Em meio a charges e piadas criadas, Damiana Morán, a terceira mulher a denunciar que tem um filho com Fernando Lugo disse que foi criado uma comissão para acompanhar os supostos casos de paternidade. E mais: ela afirmou que o ex-bispo e atual presidente do Paraguai é pai de, ao menos, seis crianças, apesar de somente três terem vindo a público.
"Formamos um grupo de trabalho para
administrar todos os casos de paternidade (relacionados a Lugo).
Até o momento, já temos notícia de que existem seis casos",
disse Damiana em entrevista coletiva.
Ela explicou que a idéia de formar o grupo surgiu em conversas com responsáveis da Secretaria da Infância e da Adolescência e da Secretaria da Mulher.
Segundo Damiana, as encarregadas das duas secretarias, Liz Torres e Gloria Rubín, "têm plena consciência sobre a necessidade de se esclarecer tudo para que Lugo possa governar".
Morán, que afirma ter um filho de um ano e quatro
meses com Lugo, disse que não vai exigir nada do chefe de
Estado, e destacou que o próprio presidente já comunicou, por
intermédio de seu advogado, que assumirá a paternidade.
Publicamente, Lugo só admitiu ter tido um filho quando ainda era bispo.

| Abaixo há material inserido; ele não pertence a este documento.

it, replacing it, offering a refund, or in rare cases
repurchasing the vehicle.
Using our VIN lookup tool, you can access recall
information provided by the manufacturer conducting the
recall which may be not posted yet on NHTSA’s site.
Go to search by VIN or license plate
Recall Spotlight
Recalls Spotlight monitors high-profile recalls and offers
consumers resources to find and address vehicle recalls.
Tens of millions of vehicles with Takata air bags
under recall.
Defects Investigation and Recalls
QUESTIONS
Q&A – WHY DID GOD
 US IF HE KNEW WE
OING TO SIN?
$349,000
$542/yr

"Nós, as mães, temos que nos unir e não agir
separadamente, para evitar um maior desgaste na figura do
presidente", disse Damiana, ex-coordenadora da Pastoral
Social da Diocese de San Lorenzo.
Damiana Morán, de 39 anos, disse ter iniciado a
sua relação com Lugo há cinco anos, e a intensificou durante a
campanha eleitoral que levou o ex-bispo à Presidência, em abril
de 2008.
"O que posso assegurar é que foi uma grande
entrega e que foi uma explosão de sentimentos, e por essas
coisas de Deus e da vida, nasce um fruto, que é Juan
Pablo", de um ano e quatro meses, contou a mulher ao jornal
local "ABC Color".
Lugo ocupou o posto de bispo de San Pedro (400 km ao norte de Assunção) até 11 de janeiro de 2005, mas manteve o hábito religioso até 18 de dezembro de 2007, quando renunciou para se candidatar à Presidência.
Primeiro filho
Na semana passada, Lugo reconheceu como filho o menino Guillermo Armindo, de dois anos, fruto de um relacionamento com Viviana Carrillo Cañete.

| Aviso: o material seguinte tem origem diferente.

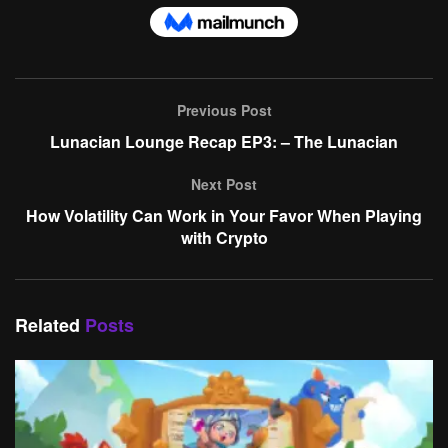
Previous Post
Lunacian Lounge Recap EP3: – The Lunacian
Next Post
How Volatility Can Work in Your Favor When Playing
with Crypto
Related
Posts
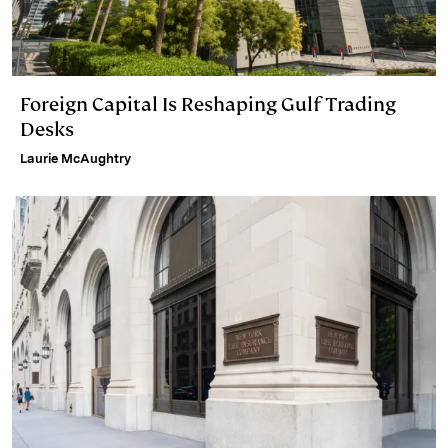
Foreign Capital Is Reshaping Gulf Trading
Desks
Laurie McAughtry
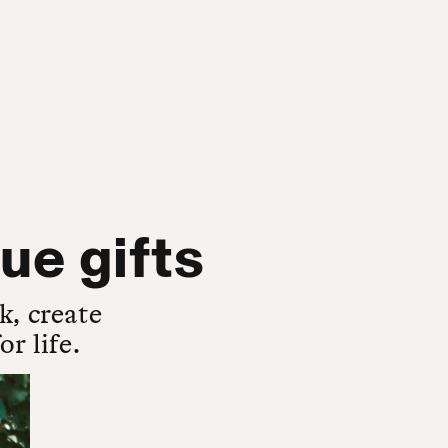
ue gifts
k, create
r life.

A admissão pública da paternidade estimulou uma
segunda mulher, Benigna Leguizamón, ex-funcionária da diocese de
San Pedro, a exigir que Lugo reconheça o filho Lucas Fernando,
de seis anos.
A titular da secretaria da Mulher, Gloria Rubín,
estimou que podem surgir novos casos e pediu a Lugo que
esclareça toda a situação.
Mais escândalo
O escândalo coincide também com novos atritos do chefe de Estado com o vice-presidente do país, Federico Franco, pela reestruturação ministerial que Lugo ordenou esta semana.
A remodelação alcançou órgãos controlados pelo
partido de Franco, o Liberal Radical Autêntico (PLRA), principal
aliado governista.
Parte da imprensa local e analistas políticos
consideram que as quatro mudanças feitas por Lugo em seu
gabinete em 20 de abril, em coincidência com o primeiro ano de
seu histórico triunfo eleitoral, se deveram a uma estratégia
para desviar a atenção.
A reestruturação ministerial prejudicou a ala
liderada pelo vice-presidente do país no PLRA, suporte político
de Lugo no Congresso e cujos seguidores foram marginalizados
durante os oito meses de seu mandado, segundo o vice do Executivo.
"O presidente atua de forma avessa contra o
meu grupo e contra o partido", se queixou Franco, enquanto
o presidente do Congresso, o opositor Enrique González Quintana,
disse que "há uma grande divergência no partido que deu a
Lugo 82% (dos votos) nas eleições".
Lugo assumiu o poder em 15 de agosto passado após
pôr fim a 61 anos de hegemonia política do Partido Colorado, à
frente de uma coalizão que, apesar de ser integrada por diversos
grupos sociais e de esquerda, é liderada pelo PLRA, de centro-direita.